Cabane en pierre sèche
Rare cabane rectangulaire en pierre sèche couverte de lauzes, adossée à un monumental mur de soutènement de 48 mètres, avec sa grande baie en tiers-point médiévale aux Eyzies-de-Tayac.
History
Au cœur du Périgord noir, dans la commune des Eyzies-de-Tayac-Sireuil, cette cabane en pierre sèche se distingue d'emblée par son caractère exceptionnel : là où la tradition locale privilégie les constructions rondes ou carrées, elle affiche résolument un plan rectangulaire de treize mètres de long, affirmant une singularité qui a justifié son inscription aux Monuments Historiques en 1991. L'édifice s'inscrit dans un ensemble cohérent et savamment organisé : adossé à un imposant mur de soutènement de quarante-huit mètres, il délimite au nord une terrasse agricole soigneusement aménagée, elle-même protégée au sud par un muret, tandis qu'une seconde terrasse prolonge cet aménagement en cascade. Cette organisation en gradins trahit une maîtrise de la gestion du terrain en pente, caractéristique du travail paysan périgordin sur des siècles. La façade principale révèle un détail architectural saisissant : une grande baie en arc brisé de tiers-point, signature visuelle du gothique rural, en partie condamnée lors d'une modification tardive pour ne laisser subsister qu'une porte rectangulaire, surmontée d'un linteau monolithe posé en encorbellement. Ce dialogue entre l'ouverture d'origine et la transformation ultérieure donne à la cabane une lisibilité historique précieuse, comme un palimpseste de pierre. Visiter ce monument, c'est s'immerger dans l'univers du patrimoine vernaculaire périgourdin, souvent éclipsé par les châteaux et les grottes préhistoriques de la vallée de la Vézère. Ici, nulle ostentation, mais une intelligence constructive remarquable : l'assemblage à sec des moellons calcaires locaux, l'équilibre statique des lauzes en couverture, la robustesse discrète d'un bâti qui a traversé les siècles sans mortier. Un monument à part entière, modeste en apparence, immense dans ce qu'il dit des savoir-faire ancestraux.
Architecture
La cabane se caractérise par un plan rectangulaire de treize mètres de longueur, inhabituellement allongé pour ce type de construction dans le Périgord, où les gabarits carrés ou circulaires dominent. Les murs sont édifiés en pierre sèche, c'est-à-dire sans recours au mortier : les moellons de calcaire local, soigneusement sélectionnés et ajustés, s'emboîtent selon un appareillage empirique transmis de génération en génération, où la gravité et la friction assurent seules la cohésion de l'ensemble.

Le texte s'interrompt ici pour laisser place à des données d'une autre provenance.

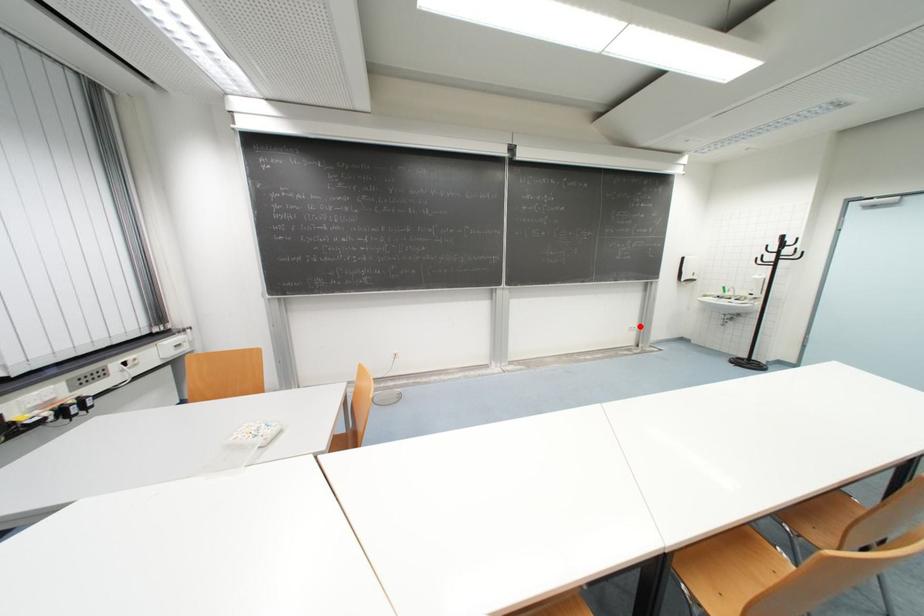
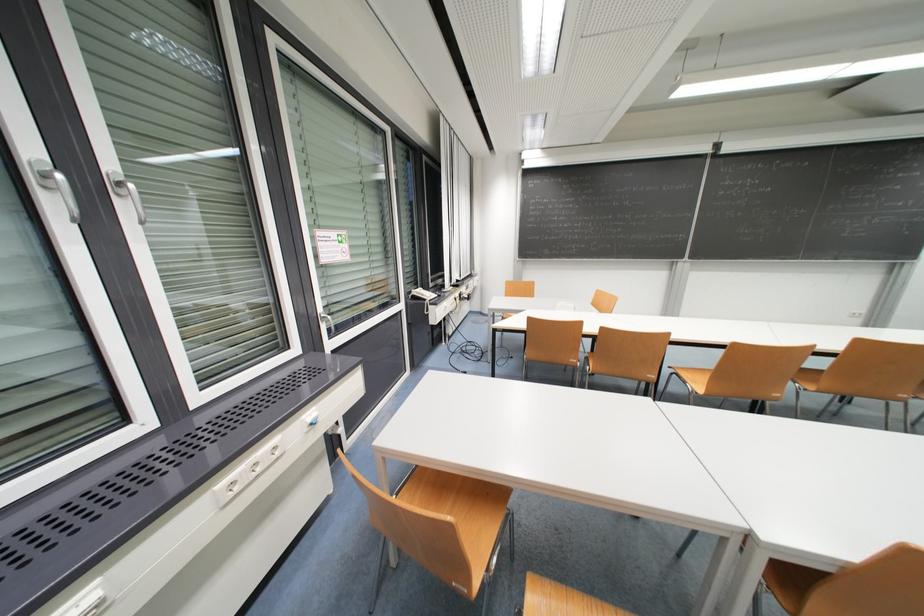
Question: I am providing you with two images of the same scene from different viewpoints. In image1, a red point is highlighted. Considering the same 3D point in image2, which of the following is correct?

Choices:
 (A) It is closer
 (B) It is farther

Answer: (B)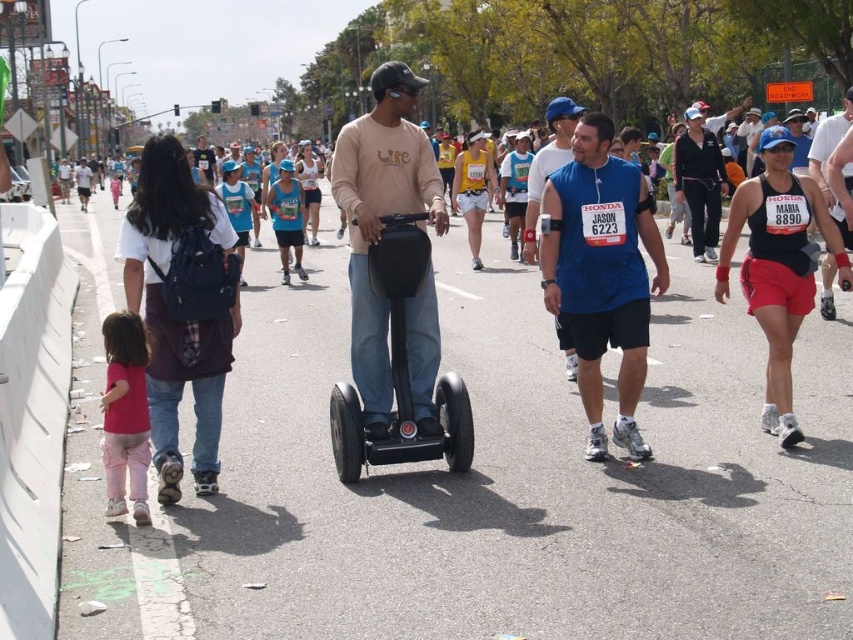
Question: Considering the real-world distances, which object is closest to the blue fabric shirt at center?

Choices:
 (A) matte blue tank top at right
 (B) dark brown backpack at left

Answer: (B)

Question: Where is blue fabric shirt at center located in relation to matte beige sweatshirt at center in the image?

Choices:
 (A) below
 (B) above

Answer: (A)

Question: Which object is farther from the camera taking this photo?

Choices:
 (A) black rubber scooter at center
 (B) dark brown backpack at left
 (C) matte blue tank top at right
 (D) matte black segway at center

Answer: (D)

Question: From the image, what is the correct spatial relationship of black matte tank top at right in relation to blue fabric tank top at center?

Choices:
 (A) below
 (B) above

Answer: (A)

Question: Which object is the farthest from the blue fabric tank top at center?

Choices:
 (A) matte beige sweatshirt at center
 (B) dark brown backpack at left
 (C) matte black segway at center
 (D) black matte tank top at right

Answer: (C)

Question: Does blue fabric tank top at center lie behind matte black segway at center?

Choices:
 (A) no
 (B) yes

Answer: (A)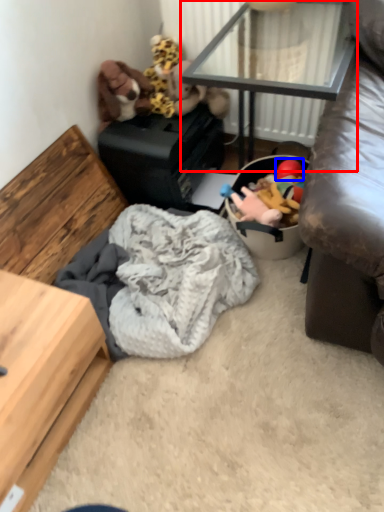
Question: Which of the following is the closest to the observer, table (highlighted by a red box) or toy (highlighted by a blue box)?

Choices:
 (A) table
 (B) toy

Answer: (A)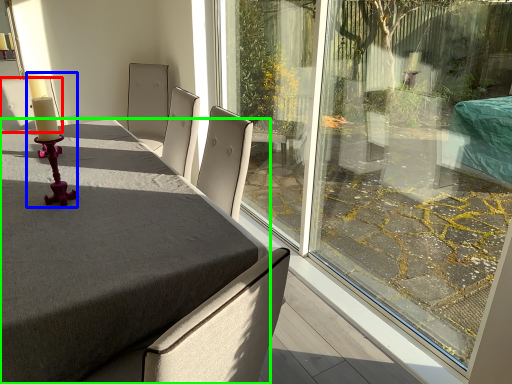
Question: Which object is positioned closest to chair (highlighted by a red box)? Select from candle holder (highlighted by a blue box) and table (highlighted by a green box).

Choices:
 (A) candle holder
 (B) table

Answer: (A)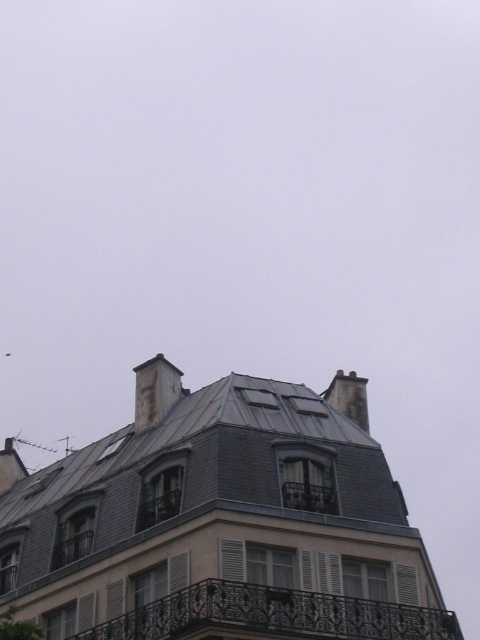
Question: Which object appears farthest from the camera in this image?

Choices:
 (A) dark gray stone chimney at upper right
 (B) smooth gray chimney at upper left
 (C) metallic balcony at center

Answer: (B)

Question: Which of the following is the closest to the observer?

Choices:
 (A) black wrought iron balcony at center
 (B) metallic balcony at center

Answer: (A)

Question: Which object is positioned farthest from the metallic balcony at center?

Choices:
 (A) smooth gray chimney at upper left
 (B) black wrought iron balcony at center
 (C) dark gray stone chimney at upper center

Answer: (A)

Question: Considering the relative positions of black wrought iron balcony at center and metallic balcony at center in the image provided, where is black wrought iron balcony at center located with respect to metallic balcony at center?

Choices:
 (A) above
 (B) below

Answer: (B)

Question: Where is dark gray stone chimney at upper right located in relation to smooth gray chimney at upper left in the image?

Choices:
 (A) left
 (B) right

Answer: (B)

Question: Considering the relative positions of black wrought iron balcony at center and dark gray stone chimney at upper right in the image provided, where is black wrought iron balcony at center located with respect to dark gray stone chimney at upper right?

Choices:
 (A) right
 (B) left

Answer: (B)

La couverture en lauzes — dalles calcaires fines posées en rangs superposés comme des écailles — présente une légère pente permettant l'écoulement des eaux de pluie tout en garantissant une excellente isolation thermique naturelle. L'élément architectural le plus remarquable est la grande baie en arc brisé de tiers-point qui perce la façade principale. Cet arc, caractéristique du vocabulaire gothique médiéval, confère à la cabane une dignité architecturale inhabituelle pour un édifice rural. En tiers-point, les deux arcs se coupent en formant un angle dont le centre est situé au tiers de la largeur de la base, produisant une ogive élancée. La modification ultérieure de cette ouverture — partiellement condamnée pour ne laisser qu'une porte rectangulaire dont le linteau monolithe est posé en encorbellement — constitue une lecture stratifiée de l'histoire du bâtiment. L'édifice s'intègre dans un ensemble paysager structuré par un mur de soutènement de quarante-huit mètres de long, délimitant au nord une première terrasse agricole, elle-même complétée d'un muret sud et d'une seconde terrasse en contrebas. Cet aménagement en gradins, entièrement réalisé en pierre sèche, témoigne d'une maîtrise technique et d'une compréhension profonde de la topographie périgordine.